Wood Burning

Evolution is pretty much a foregone scientific conclusion except for our brethren on the right. That we have moved from monkey to man is well established in most quarters. Like any scientific theory – it also has application in other aspects of life. Tracing the development of wood burning to a high efficiency gas furnace parallels evolutionary theory.

There were cool wet winters in northern Iowa. A brisk walk from work was rewarded by the smells and warmth of the cozy kitchen fired by the wall furnaces that heated our old farm house. Then came Bemidji.

They say the cold isn’t so bad here – it’s dry cold – not wet and penetrating – bottom-line, it’s still cold. A house needs to be heated.

My first summer I ordered eight cords – mixed hardwoods, thirty three bucks a cord – eight foot lengths. My father-in-law said, “Cut it and its money in the bank come winter.” With an inherited Poulan chainsaw, I tore into the pile that was stacked the height and length of my garage. On my days off I’d wrap an old diaper from my youngest around my head – safety pin it in place and get to work. The cool temperatures of June turned to sultry days of July and August. Some people perspire – I sweat – a lot!

The chainsaw worked well – but it took three months of work, interspersed with my other job – to get it done. I eventually had to invest in gun muffs when after sawing
for a couple hours my head felt like it’d been run through a heavy metal rock group. By September I was done – cut, split, stacked – ready for winter.

The second year I had some wood leftover so I ordered six cords, but I remembered the heat, and partial deafness. When a young logger stopped by during spring break-up and saw my pile standing there, “Thirty-five bucks to cut.” I said, “You’re on.” I’d split and stack.

Well, June came along – it was hot – we couldn’t park a car in the driveway – I looked at my wife one day as I dropped the monster mall on the head of a large birch log, “Life’s too short for this (expletive deleted).” From now on I’d turn up the thermostat on the oil burning “Iron Fireman” and pay the price.

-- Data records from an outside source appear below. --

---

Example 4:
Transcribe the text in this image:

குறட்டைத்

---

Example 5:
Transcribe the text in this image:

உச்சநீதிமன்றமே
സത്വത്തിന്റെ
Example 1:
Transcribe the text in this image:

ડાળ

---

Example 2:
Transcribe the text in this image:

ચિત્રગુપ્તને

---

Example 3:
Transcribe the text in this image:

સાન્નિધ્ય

Another war in the Middle East came along, my wife went off to work full time and our kid’s activities made it impossible to keep a wood stove stoked, so I caved in and bought a high tech natural gas furnace. You can’t tell it’s even working, it’s so quiet.

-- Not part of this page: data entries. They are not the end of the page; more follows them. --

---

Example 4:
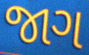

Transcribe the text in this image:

જાગ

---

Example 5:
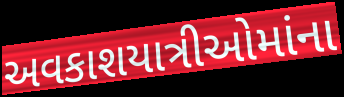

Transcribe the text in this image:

અવકાશયાત્રીઓમાંના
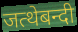
जत्थेबन्दी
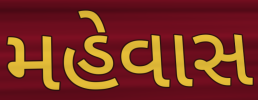
મહેવાસ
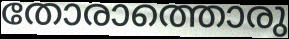
തോരാത്തൊരു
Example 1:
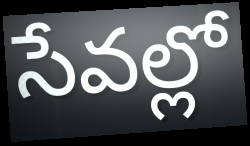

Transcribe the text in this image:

సేవల్లో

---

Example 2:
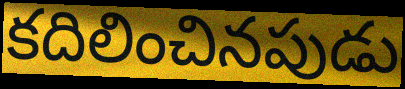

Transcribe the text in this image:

కదిలించినపుడు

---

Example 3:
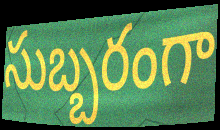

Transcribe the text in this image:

సుబ్బరంగా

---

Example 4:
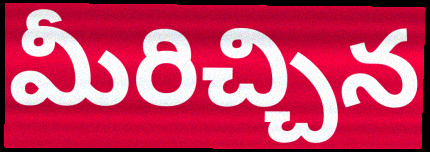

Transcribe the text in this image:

మీరిచ్చిన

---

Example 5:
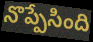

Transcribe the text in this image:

నొప్పేసింది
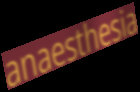
anaesthesia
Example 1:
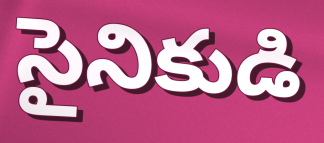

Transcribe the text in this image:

సైనికుడి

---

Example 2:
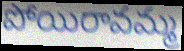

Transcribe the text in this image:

పోయిరావమ్మ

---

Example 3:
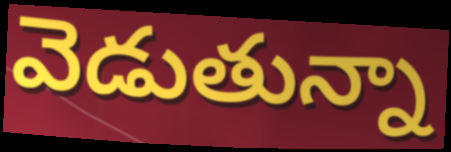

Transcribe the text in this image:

వెడుతున్నా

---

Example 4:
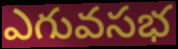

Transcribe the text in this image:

ఎగువసభ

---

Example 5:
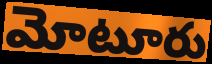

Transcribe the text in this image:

మోటూరు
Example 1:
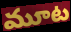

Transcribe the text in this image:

మూట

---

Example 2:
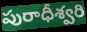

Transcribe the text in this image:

పురాధీశ్వరి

I still miss the wood heat. Its aesthetics and warmth can’t be replaced by a quick turn of the wrist on the thermostat. Evolution I suspect is neither good nor bad – it is. What we pay for in modern convenience we lose in giving up the rhythms of the seasons; the rip of the chainsaw, the cracking split of a frozen birch log, and the neat rows of stacked wood in the backyard.

Author: Doug Lewandowski

I have walked a varied path. I was a Christian Brother, an English teacher/counselor and Licensed Psychologist. I have a twice monthly column in the Duluth News Tribune and have had a story published in the Nemadji Review and placed third in this year’s Jade Ring contest of the Wisconsin Writer’s Association. I was a commentator for KCRB, Minnesota Public Radio in the 90s. I transplanted to Duluth to be closer to grandchildren.

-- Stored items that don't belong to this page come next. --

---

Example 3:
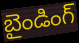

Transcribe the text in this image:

బైండింగ్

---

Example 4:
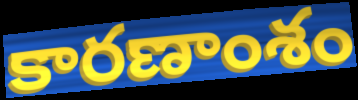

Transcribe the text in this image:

కారణాంశం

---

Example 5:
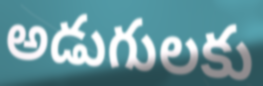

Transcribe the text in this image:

అడుగులకు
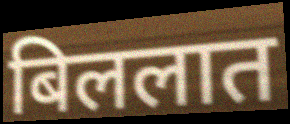
बिललात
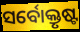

2 thoughts on “Wood Burning

  1. Quinn says:

    There is something to be said for actively participating in the daily chores of existing in this modern world. Heating with wood is one of the requirements. Warms at least twice. A sense of accomplishment can be had when looking upon the winter’s supply of wood knowing that one was involved in keeping the home fires burning.

    Reply
    1. Doug Lewandowski says:

      Hope that the opportunity for you to have a house where you can enjoy the simple pleasure again, emerges soon.